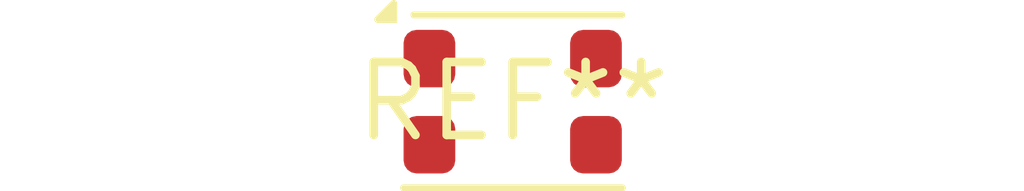
<source format=kicad_pcb>
(kicad_pcb (version 20240108) (generator pcbnew)

  (general
    (thickness 1.6)
  )

  (paper "A4")
  (layers
    (0 "F.Cu" signal)
    (31 "B.Cu" signal)
    (32 "B.Adhes" user "B.Adhesive")
    (33 "F.Adhes" user "F.Adhesive")
    (34 "B.Paste" user)
    (35 "F.Paste" user)
    (36 "B.SilkS" user "B.Silkscreen")
    (37 "F.SilkS" user "F.Silkscreen")
    (38 "B.Mask" user)
    (39 "F.Mask" user)
    (40 "Dwgs.User" user "User.Drawings")
    (41 "Cmts.User" user "User.Comments")
    (42 "Eco1.User" user "User.Eco1")
    (43 "Eco2.User" user "User.Eco2")
    (44 "Edge.Cuts" user)
    (45 "Margin" user)
    (46 "B.CrtYd" user "B.Courtyard")
    (47 "F.CrtYd" user "F.Courtyard")
    (48 "B.Fab" user)
    (49 "F.Fab" user)
    (50 "User.1" user)
    (51 "User.2" user)
    (52 "User.3" user)
    (53 "User.4" user)
    (54 "User.5" user)
    (55 "User.6" user)
    (56 "User.7" user)
    (57 "User.8" user)
    (58 "User.9" user)
  )

  (setup
    (pad_to_mask_clearance 0)
    (pcbplotparams
      (layerselection 0x00010fc_ffffffff)
      (plot_on_all_layers_selection 0x0000000_00000000)
      (disableapertmacros false)
      (usegerberextensions false)
      (usegerberattributes false)
      (usegerberadvancedattributes false)
      (creategerberjobfile false)
      (dashed_line_dash_ratio 12.000000)
      (dashed_line_gap_ratio 3.000000)
      (svgprecision 4)
      (plotframeref false)
      (viasonmask false)
      (mode 1)
      (useauxorigin false)
      (hpglpennumber 1)
      (hpglpenspeed 20)
      (hpglpendiameter 15.000000)
      (dxfpolygonmode false)
      (dxfimperialunits false)
      (dxfusepcbnewfont false)
      (psnegative false)
      (psa4output false)
      (plotreference false)
      (plotvalue false)
      (plotinvisibletext false)
      (sketchpadsonfab false)
      (subtractmaskfromsilk false)
      (outputformat 1)
      (mirror false)
      (drillshape 1)
      (scaleselection 1)
      (outputdirectory "")
    )
  )

  (net 0 "")

  (footprint "AMS_TSL2550_SMD" (layer "F.Cu") (at 0 0))

)

</source>
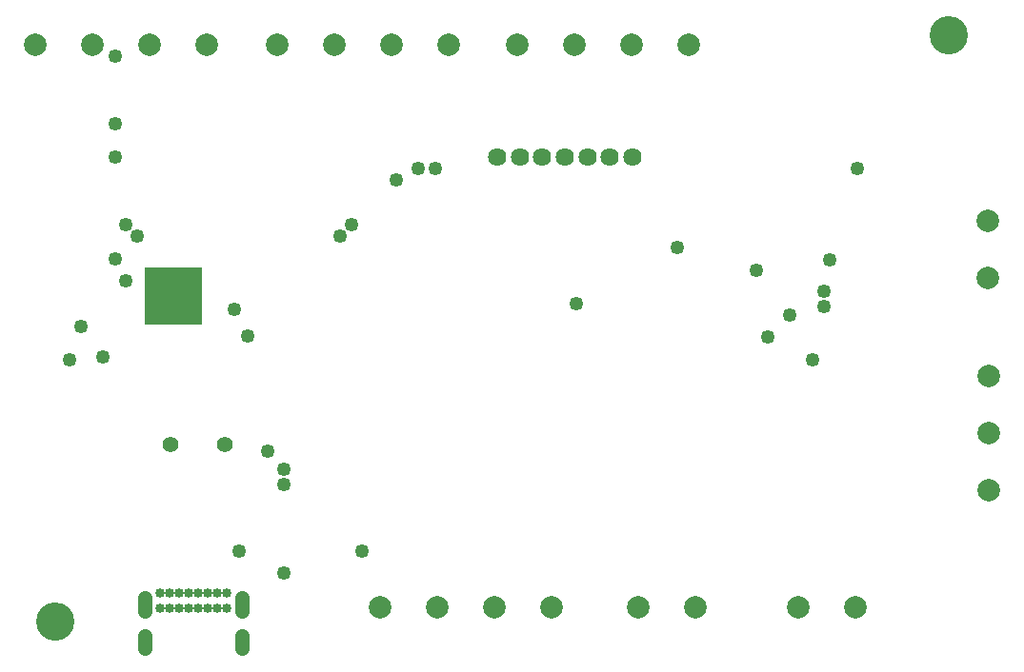
<source format=gbr>
G04 EAGLE Gerber X2 export*
%TF.Part,Single*%
%TF.FileFunction,Soldermask,Bot,1*%
%TF.FilePolarity,Positive*%
%TF.GenerationSoftware,Autodesk,EAGLE,9.7.0*%
%TF.CreationDate,2022-05-06T10:44:24Z*%
G75*
%MOMM*%
%FSLAX46Y46*%
%LPD*%
%INSoldermask Bottom*%
%AMOC8*
5,1,8,0,0,1.08239X$1,22.5*%
G01*
G04 Define Apertures*
%ADD10C,2.003200*%
%ADD11C,3.403200*%
%ADD12R,5.203200X5.203200*%
%ADD13C,1.422400*%
%ADD14C,0.853200*%
%ADD15C,1.311200*%
%ADD16C,1.625600*%
%ADD17C,1.253200*%
D10*
X88590000Y39380000D03*
X88590000Y34300000D03*
D11*
X85120000Y55880000D03*
X5670000Y3700000D03*
D10*
X19200000Y55000000D03*
X14120000Y55000000D03*
X9040000Y55000000D03*
X3960000Y55000000D03*
X40700000Y55022000D03*
X35620000Y55022000D03*
X30540000Y55022000D03*
X25460000Y55022000D03*
X76860000Y5000000D03*
X71780000Y5000000D03*
X62560000Y5000000D03*
X57480000Y5000000D03*
X88670000Y15410000D03*
X88670000Y20490000D03*
X88670000Y25570000D03*
D12*
X16240000Y32710000D03*
D10*
X62000000Y55000000D03*
X56920000Y55000000D03*
X51840000Y55000000D03*
X46760000Y55000000D03*
X34590000Y5000000D03*
X39670000Y5000000D03*
X44750000Y5000000D03*
X49830000Y5000000D03*
D13*
X20763000Y19470000D03*
X15937000Y19470000D03*
D14*
X15025000Y6230000D03*
X15875000Y6230000D03*
X16725000Y6230000D03*
X17575000Y6230000D03*
X18425000Y6230000D03*
X19275000Y6230000D03*
X20125000Y6230000D03*
X20975000Y6230000D03*
X20975000Y4880000D03*
X20125000Y4880000D03*
X19275000Y4880000D03*
X18425000Y4880000D03*
X17575000Y4880000D03*
X16725000Y4880000D03*
X15875000Y4880000D03*
X15025000Y4880000D03*
D15*
X13675000Y4696000D02*
X13675000Y5804000D01*
X22325000Y5804000D02*
X22325000Y4696000D01*
X22325000Y2424000D02*
X22325000Y1316000D01*
X13675000Y1316000D02*
X13675000Y2424000D01*
D16*
X45000000Y45000000D03*
X47000000Y45000000D03*
X49000000Y45000000D03*
X51000000Y45000000D03*
X53000000Y45000000D03*
X55000000Y45000000D03*
X57000000Y45000000D03*
D17*
X9900000Y27300000D03*
X74500000Y35900000D03*
X24600000Y18900000D03*
X52000000Y32000000D03*
X61000000Y37000000D03*
X68000000Y35000000D03*
X77000000Y44000000D03*
X36000000Y43000000D03*
X74000000Y31750000D03*
X32000000Y39000000D03*
X71000000Y31000000D03*
X31000000Y38000000D03*
X69000000Y29000000D03*
X26000000Y8000000D03*
X33000000Y10000000D03*
X38000000Y44000000D03*
X74000000Y33100000D03*
X22800000Y29100000D03*
X11000000Y54000000D03*
X11000000Y48000000D03*
X11000000Y45000000D03*
X21600000Y31500000D03*
X22000000Y10000000D03*
X73000000Y27000000D03*
X8000000Y30000000D03*
X11000000Y36000000D03*
X12000000Y39000000D03*
X26000000Y17250000D03*
X13000000Y38000000D03*
X12000000Y34000000D03*
X7000000Y27000000D03*
X26000000Y15900000D03*
X39500000Y44000000D03*
M02*

</source>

---

Everything from the line containing "X53000000Y45000000D03*" through the line containing "X11000000Y54000000D03*" in the material above should be retyped exactly, both ends included, and nothing more.

Reply to the task →
X53000000Y45000000D03*
X55000000Y45000000D03*
X57000000Y45000000D03*
D17*
X9900000Y27300000D03*
X74500000Y35900000D03*
X24600000Y18900000D03*
X52000000Y32000000D03*
X61000000Y37000000D03*
X68000000Y35000000D03*
X77000000Y44000000D03*
X36000000Y43000000D03*
X74000000Y31750000D03*
X32000000Y39000000D03*
X71000000Y31000000D03*
X31000000Y38000000D03*
X69000000Y29000000D03*
X26000000Y8000000D03*
X33000000Y10000000D03*
X38000000Y44000000D03*
X74000000Y33100000D03*
X22800000Y29100000D03*
X11000000Y54000000D03*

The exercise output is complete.